In hindsight, the consecutive explosions of so-called delta-neutral protocols like Stream Finance have partially confirmed Evgeny's suspicions, but we still do not know how many hidden dangers remain underwater. Even for those not directly hit by the liquidation on that day, the rapid tightening of market liquidity after the October 11th crash, coupled with the contraction of arbitrage space due to cooling market sentiment, will increase the survival pressure on yield-bearing stablecoins. Various unexpected incidents often occur during such times, and due to the complex interwoven relationships underlying various opaque liquidity pool strategies, the entire market is prone to a "pull one hair and the whole body moves" situation.
Stablewatch data shows that as of the week of October 7th, yield-bearing stablecoins experienced the largest outflow of funds since the collapse of UST during the Luna incident in 2022, totaling $1 billion, and this outflow trend is still ongoing. Additionally, Defillama data also indicates that the scale of liquidity pools operated by Curators has shrunk by nearly $3 billion since the beginning of the month. It is clear that funds have reacted to the current situation through their actions.

DeFi is also subject to the classic "impossible triangle" of investment markets ------ high yield, safety, and sustainability can never be satisfied simultaneously, and the current factor of "safety" is teetering on the brink.
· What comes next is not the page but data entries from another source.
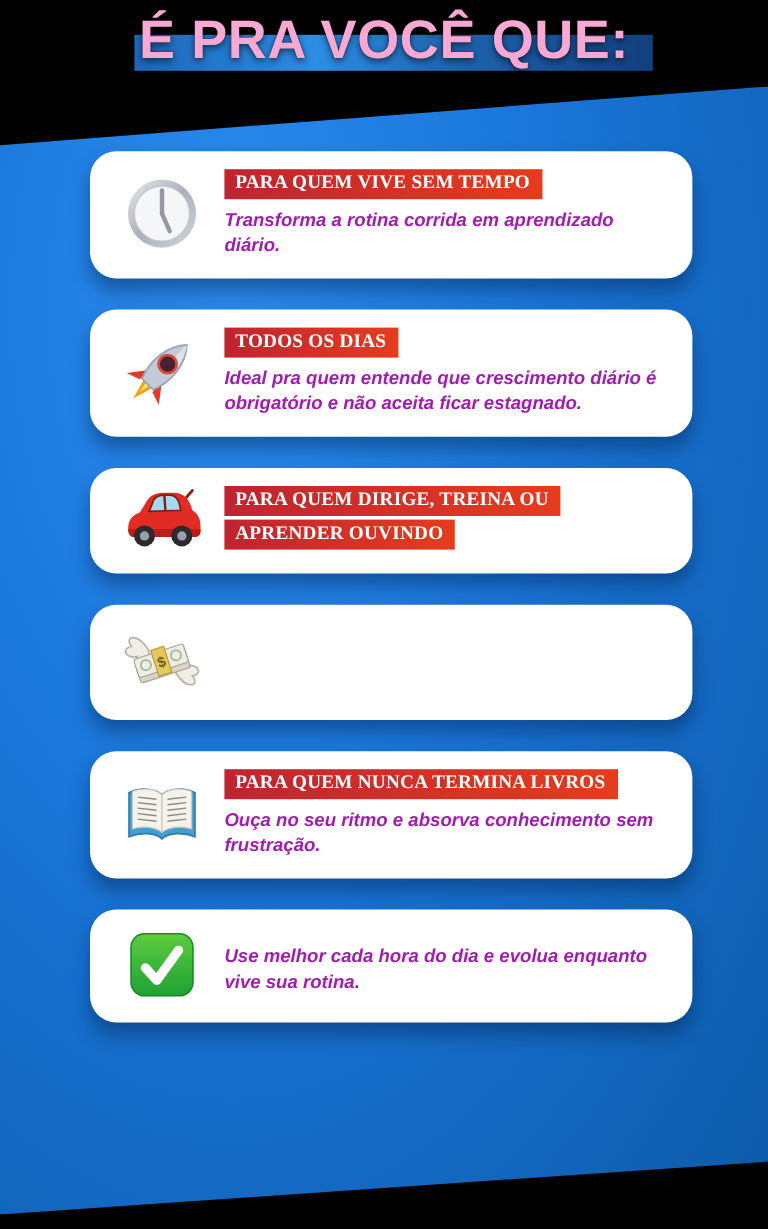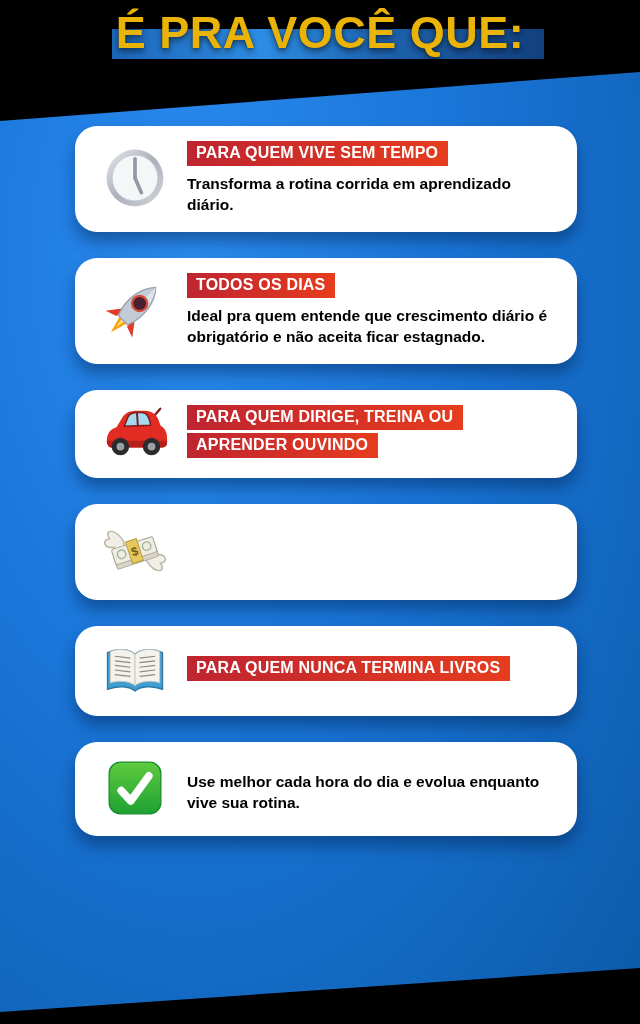--- a/index.html
+++ b/index.html
@@ -22,7 +22,7 @@
   }
   .header-title{
     position:absolute;top:9px;left:0;width:100%;text-align:center;
-    color:#eab308;font-size:45px;font-weight:800;letter-spacing:.5px;line-height:1.05;
+    color:#f9a8d4;font-size:45px;font-weight:800;letter-spacing:.5px;line-height:1.05;
     text-shadow:0 3px 6px rgba(0,0,0,.55), 0 0 2px rgba(0,0,0,.4);
   }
Perhaps you have become accustomed to investing funds into a certain stablecoin or strategy for yield, and have achieved relatively stable returns through this operation over a long period. However, even products that consistently adopt the same strategy do not have a static risk profile; the current market environment is one where risk factors are relatively high and unexpected incidents are most likely to occur. At this time, caution is paramount, and a timely withdrawal may be a wise choice, as when a low-probability event occurs to oneself, it becomes 100%.